Ich fühle mich, als würde die Welt auf dem Kopf stehen. Das Wetter ist diesig und die Sonne ist nicht zu sehen. Es sieht quasi so aus, wie bei unserer Ankunft gestern Nachmittag. Das irritiert mich am meisten gerade. Immerhin. Wir sind wach und das Schlimmste scheint überstanden.

Um 9 Uhr ziehen wir los Richtung City Center. Meine WG ist gar nicht so weit weg und trotzdem will ich nicht nach Hause und mich einfach ins Bett legen. Es fühlt sich an, als wäre ich gerade nicht wirklich ich. Das Denken ist ziemlich schwierig und macht auch das Reden nicht einfach.
Die Verkäuferin in der Bäckerei packt mir alles in einzelne Tüten ein. Kurz diskutiere ich mit Marco auf dem Rückweg darüber. Wir sind uns einig, dass die gute Frau auch alles in eine Tüte hätte packen können, außer: Die Mohntasche.
Zuhause machen wir Frühstück. Ich hatte unglaublichen Hunger, was das Brötchen und Croissant gut auffangen konnten. Gerade würde ich alles für einen Kaffee tun. Egal welche Form, kalt oder warm, das Frühstück ist entspannt und ein Kaffee würde das abrunden. Ich lenke mich ab, indem ich Marco ausführlich in meine Frühstücksgewohnheiten einweise. Kurz: Nutella als untere Schicht, Marmelade drüber. Hier wird nur Erdbeere oder Himbeere akzeptiert. Alles andere finde ich blöd.
Ich brösele meinen Platz voll. Irgendwas ist echt immer.
Mir kommt es so vor, als würde die Welt da draußen überhaupt nicht existieren, es gibt nur diese Wohnung mit dem grünen Wohnzimmer.

Wir gehen zurück auf das Sofa und sehen uns einen anderen Film an. Ich bin allgemein ein bisschen durcheinander und körperlich kaputt. Zuerst hatte ich Angst vor Kopfschmerzen, aber bisher sind keine aufgetaucht.
Ich mag den Anime, den Marco vorgeschlagen hat. Irgendwie passt er gerade auch besser als ein Spielfilm. In solch einem funktionieren die Leute „normal“. Das wäre uns zu wenig ähnlich. Die Messwerte zeigen: Meine Kraft nimmt deutlich ab. Ich ärgere mich ein bisschen darüber. Die Werte meiner Reaktionsgeschwindigkeit bleiben halbwegs stabil. Der Teig muss aus dem Kühlschrank. Ich bin gespannt auf heute Abend. Wir kochen asiatische Nudeln und der Ablauf in der Küche funktioniert, aber die Tasse mit dem Tee, die ich stündlich neu befülle, kann ich kaum abstellen. Sie ist zu einer Konstante für mich geworden. Außerdem überlasse ich Marco zum Großteil das Feld, es ist ja auch sein Rezept. Ich schaue mir stattdessen den Teig in den Schüsselchen an und schneide ein bisschen Gemüse. Das Essen ist der Hammer. Wir reden kaum, ich glaube Marco geht es gerade wie mir – essen und nicht viel denken. Denken strengt an und bringt nicht viel.
========================================
ARBEITSAUFTRAG A: Stelle aus den Zeilen der folgenden Eingabedaten den Bereich ab der Zeile mit „text ~ [241, 164, 549, 187]“ bis zur Zeile mit „List each element's“ als Markdown-Tabelle mit den Spalten „Nr.“ und „Zeile“ dar. Lass dabei Leerzeilen und die Bilder weg.

EINGABEDATEN:
========================================
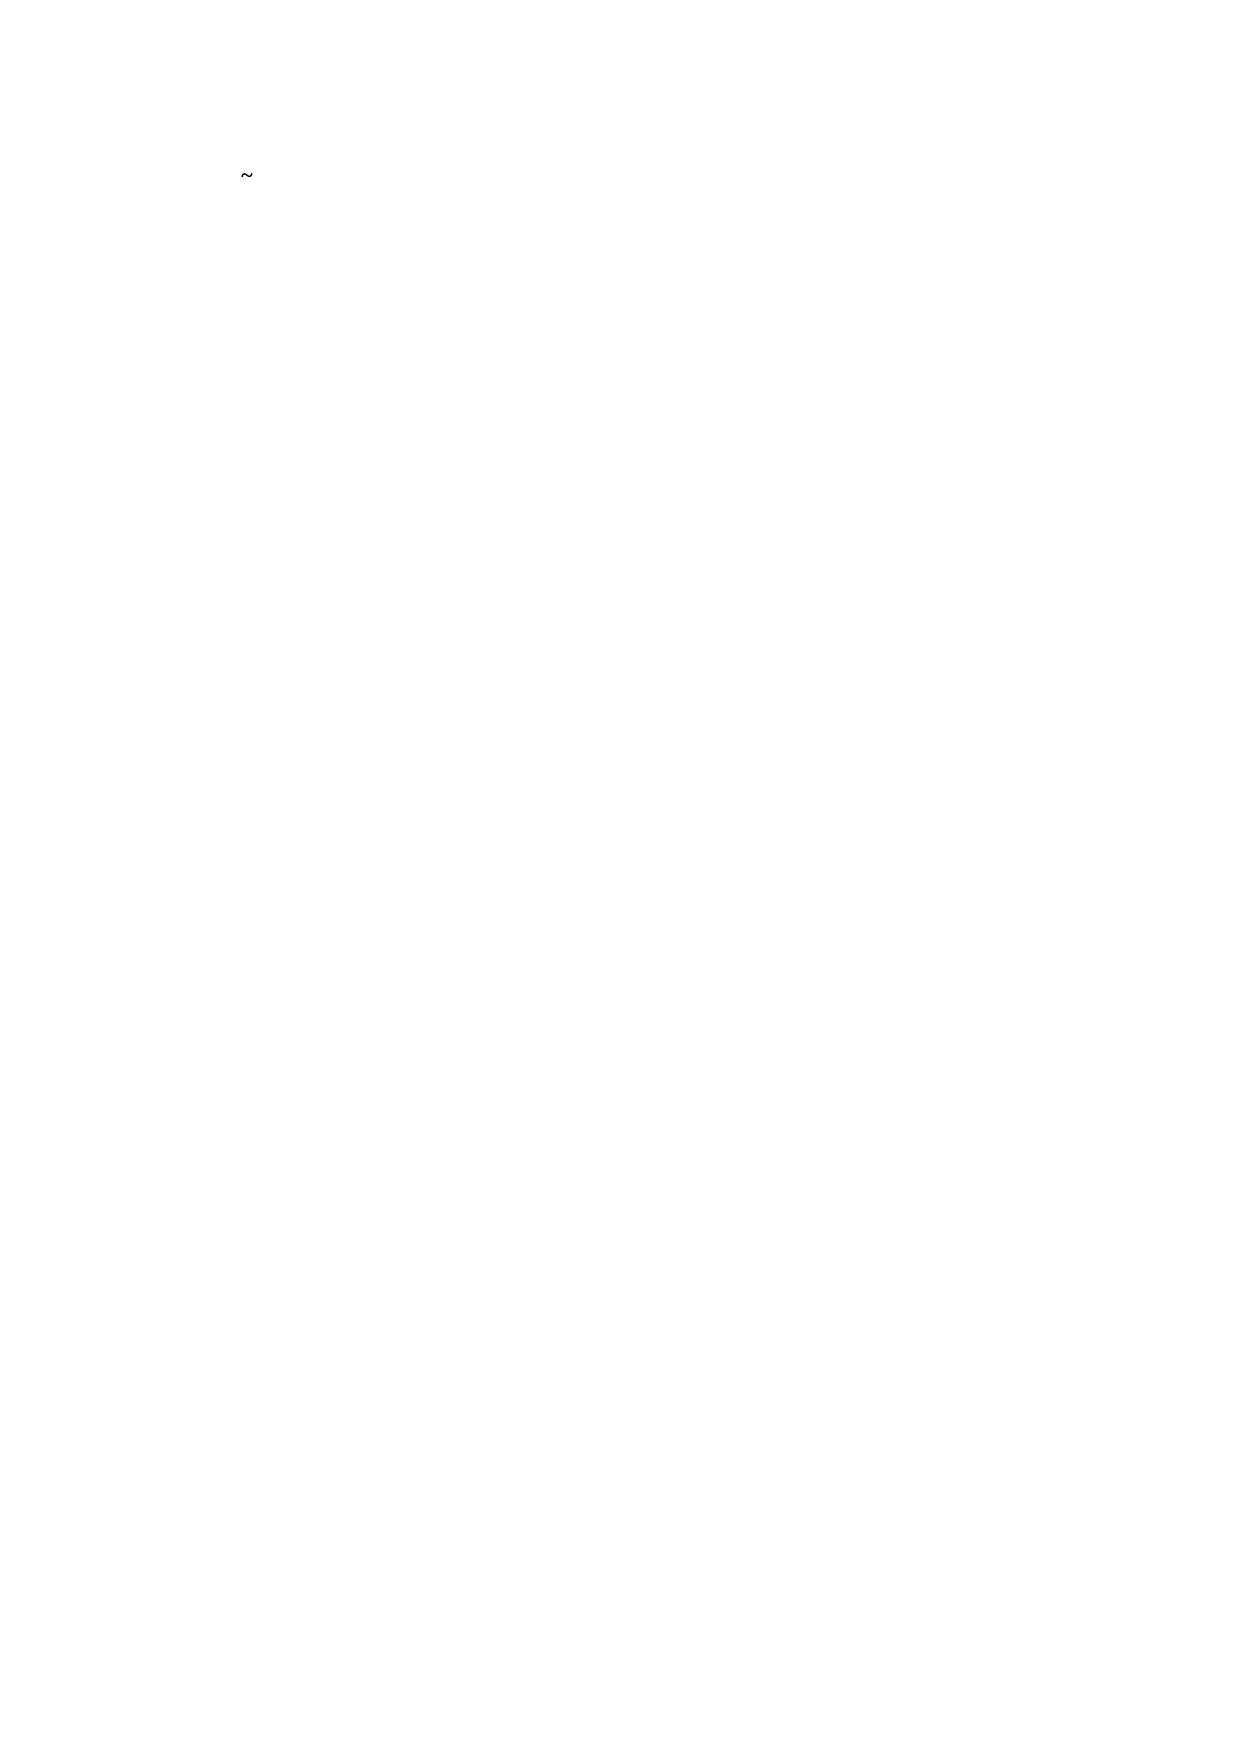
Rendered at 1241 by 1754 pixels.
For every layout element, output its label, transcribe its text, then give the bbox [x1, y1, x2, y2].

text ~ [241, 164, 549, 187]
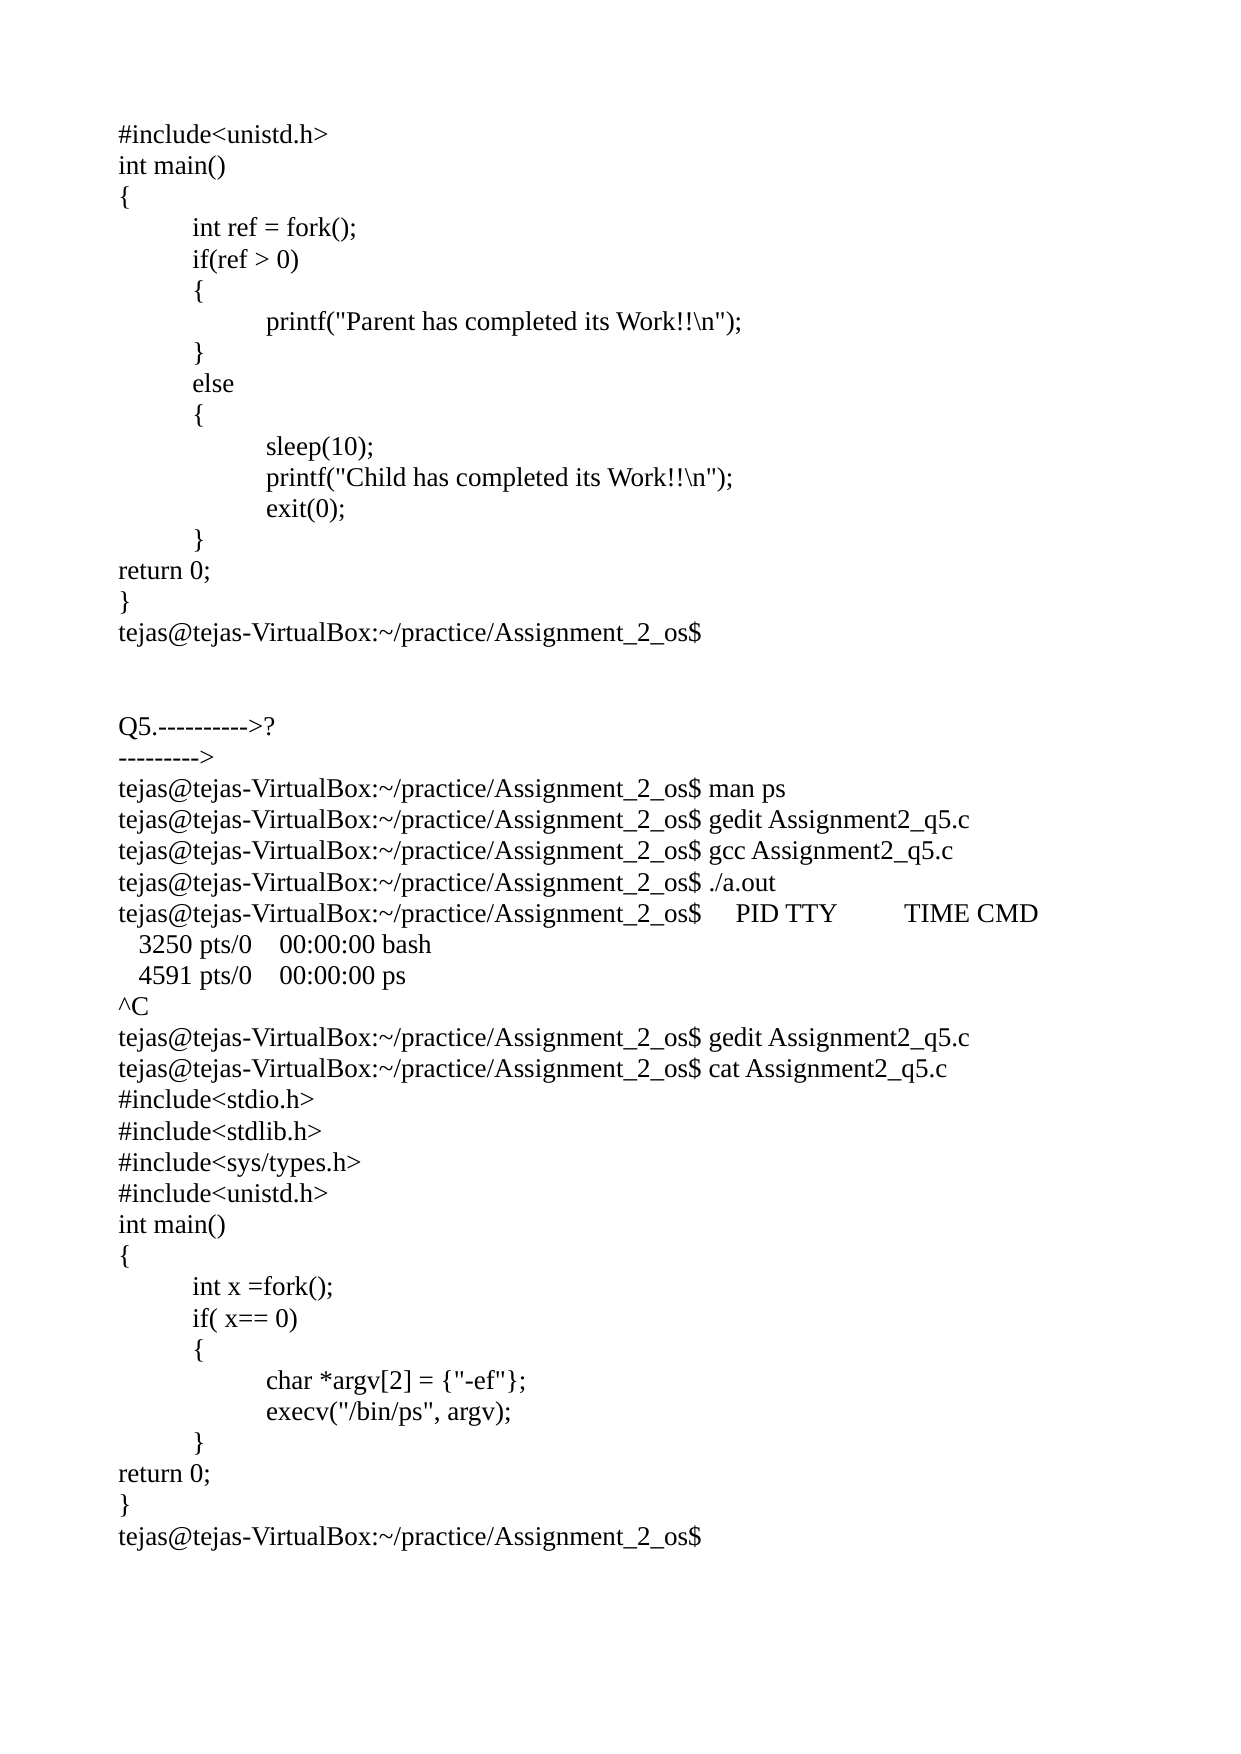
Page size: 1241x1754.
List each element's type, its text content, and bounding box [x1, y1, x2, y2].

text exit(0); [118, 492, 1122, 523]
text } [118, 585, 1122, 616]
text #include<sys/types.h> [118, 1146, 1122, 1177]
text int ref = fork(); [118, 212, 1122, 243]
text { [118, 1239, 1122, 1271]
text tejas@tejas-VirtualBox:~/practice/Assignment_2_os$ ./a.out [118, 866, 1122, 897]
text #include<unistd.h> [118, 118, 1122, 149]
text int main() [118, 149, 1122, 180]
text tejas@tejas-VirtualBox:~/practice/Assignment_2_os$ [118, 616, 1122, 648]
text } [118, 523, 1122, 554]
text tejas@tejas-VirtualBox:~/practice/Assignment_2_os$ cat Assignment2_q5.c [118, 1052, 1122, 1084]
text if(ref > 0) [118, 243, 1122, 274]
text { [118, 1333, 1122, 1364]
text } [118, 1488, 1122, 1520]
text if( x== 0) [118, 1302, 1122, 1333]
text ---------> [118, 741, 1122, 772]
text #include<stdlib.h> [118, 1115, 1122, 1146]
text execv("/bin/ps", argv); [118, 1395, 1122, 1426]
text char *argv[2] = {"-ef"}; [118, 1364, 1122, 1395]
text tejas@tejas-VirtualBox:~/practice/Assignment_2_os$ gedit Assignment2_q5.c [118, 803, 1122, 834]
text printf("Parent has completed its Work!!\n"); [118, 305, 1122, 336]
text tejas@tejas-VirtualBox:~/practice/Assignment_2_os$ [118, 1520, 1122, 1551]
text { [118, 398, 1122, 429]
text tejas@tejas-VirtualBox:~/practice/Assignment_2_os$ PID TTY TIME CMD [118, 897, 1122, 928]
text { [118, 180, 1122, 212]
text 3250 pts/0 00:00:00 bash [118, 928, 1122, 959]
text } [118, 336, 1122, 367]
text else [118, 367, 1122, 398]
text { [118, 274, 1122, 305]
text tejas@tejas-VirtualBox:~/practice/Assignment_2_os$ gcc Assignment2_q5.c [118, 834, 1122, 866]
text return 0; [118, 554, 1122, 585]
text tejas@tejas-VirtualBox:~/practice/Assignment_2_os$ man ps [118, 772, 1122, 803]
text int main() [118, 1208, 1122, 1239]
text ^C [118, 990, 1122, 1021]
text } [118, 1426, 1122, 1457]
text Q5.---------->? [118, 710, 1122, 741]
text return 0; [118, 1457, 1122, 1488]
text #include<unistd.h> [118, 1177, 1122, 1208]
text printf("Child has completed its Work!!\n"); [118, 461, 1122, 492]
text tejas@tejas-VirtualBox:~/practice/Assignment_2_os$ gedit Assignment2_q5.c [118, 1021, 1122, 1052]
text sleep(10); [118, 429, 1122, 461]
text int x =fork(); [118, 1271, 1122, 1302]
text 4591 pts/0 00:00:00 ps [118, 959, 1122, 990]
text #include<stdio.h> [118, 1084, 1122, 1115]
========================================
ARBEITSAUFTRAG B: Zitiere aus dem Textauszug wortgetreu die Passage, die mit „Zuhause machen wir“ beginnt und mit „ist echt immer.“ endet.

MUSTERLÖSUNG A:
| Nr. | Zeile |
|---|---|
| 1 | text ~ [241, 164, 549, 187] |
| 2 | Page size: 1241x1754. |
| 3 | List each element's type, its text content, and bounding box [x1, y1, x2, y2]. |

MUSTERLÖSUNG B:
Zuhause machen wir Frühstück. Ich hatte unglaublichen Hunger, was das Brötchen und Croissant gut auffangen konnten. Gerade würde ich alles für einen Kaffee tun. Egal welche Form, kalt oder warm, das Frühstück ist entspannt und ein Kaffee würde das abrunden. Ich lenke mich ab, indem ich Marco ausführlich in meine Frühstücksgewohnheiten einweise. Kurz: Nutella als untere Schicht, Marmelade drüber. Hier wird nur Erdbeere oder Himbeere akzeptiert. Alles andere finde ich blöd.
Ich brösele meinen Platz voll. Irgendwas ist echt immer.